Nachweis der Langzeitsicherheit schon mal gescheitert:Rückholung von Asse-Müll nicht verzögern

Der Fraktionsvorsitzende der Landtagsgrünen Stefan Wenzel hat seine Forderung erneuert, dass jede unnötige Verzögerung bei der Rückholung des Atommülls aus der Asse vermieden werden muss.

Der Fraktionsvorsitzende der Landtagsgrünen Stefan Wenzel hat heute (Donnerstag) seine Forderung erneuert, dass jede unnötige Verzögerung bei der Rückholung des Atommülls aus der Asse vermieden werden muss. „Alle Energien müssen auf die Rückholung ausgerichtet werden“, sagte der Grünen-Politiker zur aktuellen Debatte über den Sinn und Unsinn eines Nachweises über die Langzeitsicherheit des maroden Bergwerks.
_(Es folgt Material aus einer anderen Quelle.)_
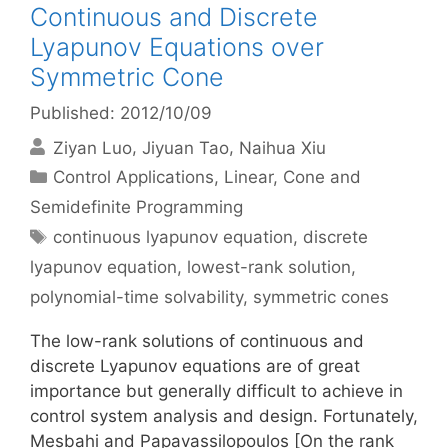
Continuous and Discrete
Lyapunov Equations over
Symmetric Cone
Published: 2012/10/09
Ziyan Luo
Jiyuan Tao
Naihua Xiu
Categories
Control Applications
,
Linear, Cone and
Semidefinite Programming
Tags
continuous lyapunov equation
,
discrete
lyapunov equation
,
lowest-rank solution
,
polynomial-time solvability
,
symmetric cones
The low-rank solutions of continuous and
discrete Lyapunov equations are of great
importance but generally difficult to achieve in
control system analysis and design. Fortunately,
Mesbahi and Papavassilopoulos [On the rank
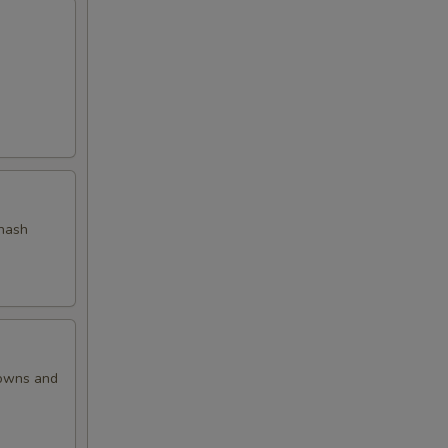
 hash
rowns and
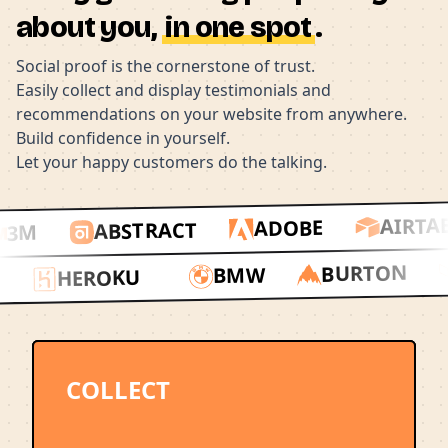
about you,
in one spot
.
Social proof is the cornerstone of trust.
Easily collect and display testimonials and
recommendations on your website from anywhere.
Build confidence in yourself.
Let your happy customers do the talking.
AIRTAB
ADOBE
ABSTRACT
3M
BURTON
BMW
HEROKU
DY
COLLECT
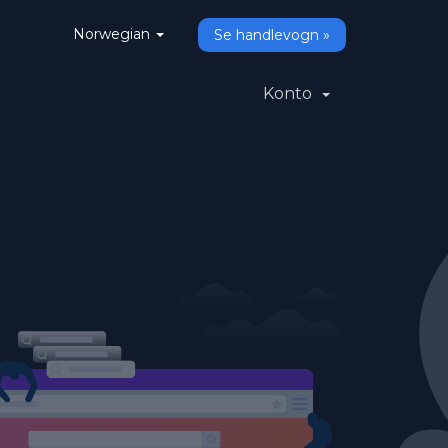
Norwegian
Se handlevogn »
Konto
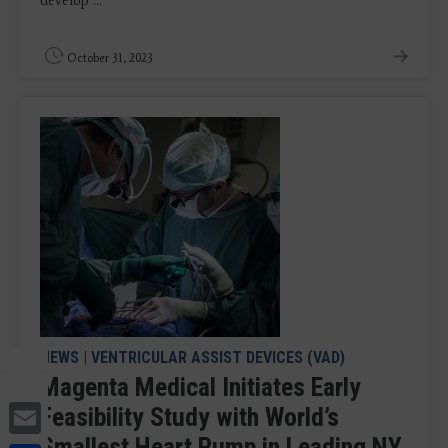
develop ...
October 31, 2023
NEWS
|
VENTRICULAR ASSIST DEVICES (VAD)
Magenta Medical Initiates Early
Email
Feasibility Study with World’s
Smallest Heart Pump in Leading NY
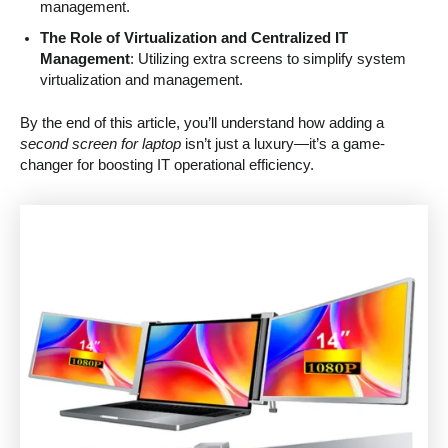
management.
The Role of Virtualization and Centralized IT
Management
: Utilizing extra screens to simplify system
virtualization and management.
By the end of this article, you’ll understand how adding a
second screen for laptop
isn’t just a luxury—it’s a game-
changer for boosting IT operational efficiency.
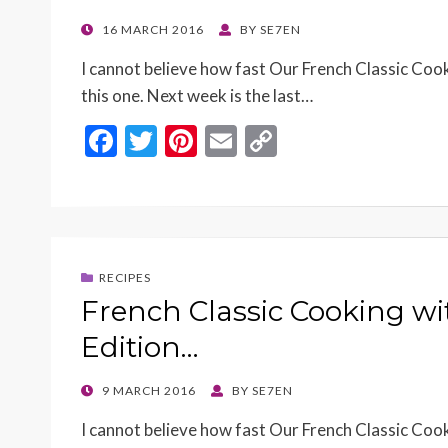
POSTED
16 MARCH 2016
BY
SE7EN
ON
I cannot believe how fast Our French Classic Cook
this one. Next week is the last…
F
T
Pi
E
C
ac
w
nt
m
o
e
itt
er
ai
p
b
er
es
l
y
o
t
Li
RECIPES
o
n
French Classic Cooking wi
k
k
Edition…
POSTED
9 MARCH 2016
BY
SE7EN
ON
I cannot believe how fast Our French Classic Cooki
Der frühere Asse-Betreiber hätte mit seinen Gutachtern GRS und Colenco zehn Jahre lang an dieser Aufgabe geknobelt und sei letztlich gescheitert, erinnerte Wenzel. „Dabei ging man seinerzeit von noch viel geringeren Atommüllmengen aus als tatsächlich vorhanden sind.“

„Noch einmal darf es nicht zehn Jahre dauern bis es losgeht“, sagte der Grünen-Politiker. Die Rückholung müsse jetzt verbindlich im Atomgesetz verankert werden. Die Richtschnur habe der Landtag mit seinem einstimmigen Beschluss dafür vorgegeben.
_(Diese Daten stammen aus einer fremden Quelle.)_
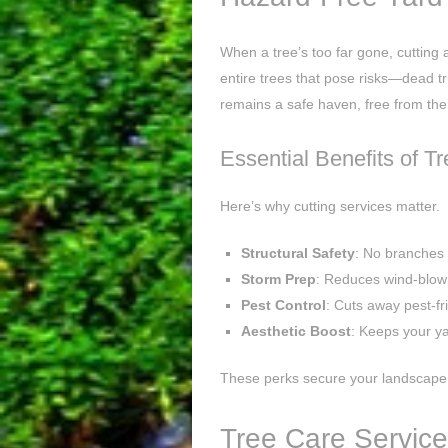
When a tree’s too far gone, cutting a
entire trees that pose risks—dead t
remains a safe haven, free from the
Essential Benefits of T
Here’s why cutting services matter.
Structural Safety
: No branches
Storm Prep
: Reduces wind-blow
Pest Control
: Cuts away pest-f
Aesthetic Boost
: Keeps your ya
These perks secure your landscape’
Tree Care Service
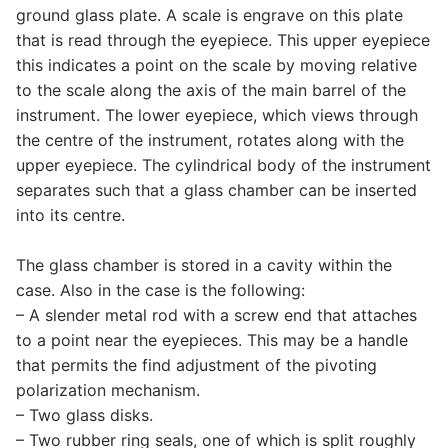
ground glass plate. A scale is engrave on this plate
that is read through the eyepiece. This upper eyepiece
this indicates a point on the scale by moving relative
to the scale along the axis of the main barrel of the
instrument. The lower eyepiece, which views through
the centre of the instrument, rotates along with the
upper eyepiece. The cylindrical body of the instrument
separates such that a glass chamber can be inserted
into its centre.
The glass chamber is stored in a cavity within the
case. Also in the case is the following:
– A slender metal rod with a screw end that attaches
to a point near the eyepieces. This may be a handle
that permits the find adjustment of the pivoting
polarization mechanism.
– Two glass disks.
– Two rubber ring seals, one of which is split roughly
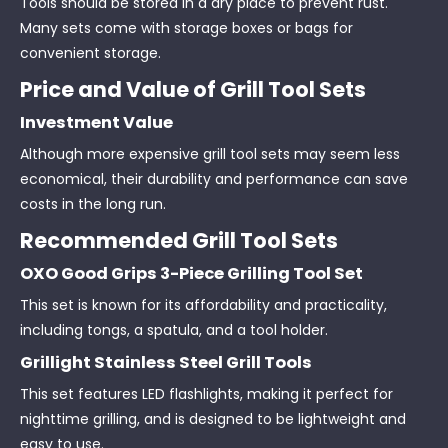
Tools should be stored in a dry place to prevent rust.
Many sets come with storage boxes or bags for
convenient storage.
Price and Value of Grill Tool Sets
Investment Value
Although more expensive grill tool sets may seem less
economical, their durability and performance can save
costs in the long run.
Recommended Grill Tool Sets
OXO Good Grips 3-Piece Grilling Tool Set
This set is known for its affordability and practicality,
including tongs, a spatula, and a tool holder.
Grillight Stainless Steel Grill Tools
This set features LED flashlights, making it perfect for
nighttime grilling, and is designed to be lightweight and
easy to use.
Es sei zwar auch immer Konsens gewesen, dass es „für den Fall der Fälle“ eine Notplanung geben müsse; allein auch deshalb, um sich gegen die Gegner der Rückholung zu wappnen. Von größter Bedeutung sei dabei jedoch die enge Einbindung der Begleitgruppe in alle Entscheidungen, sagte Wenzel.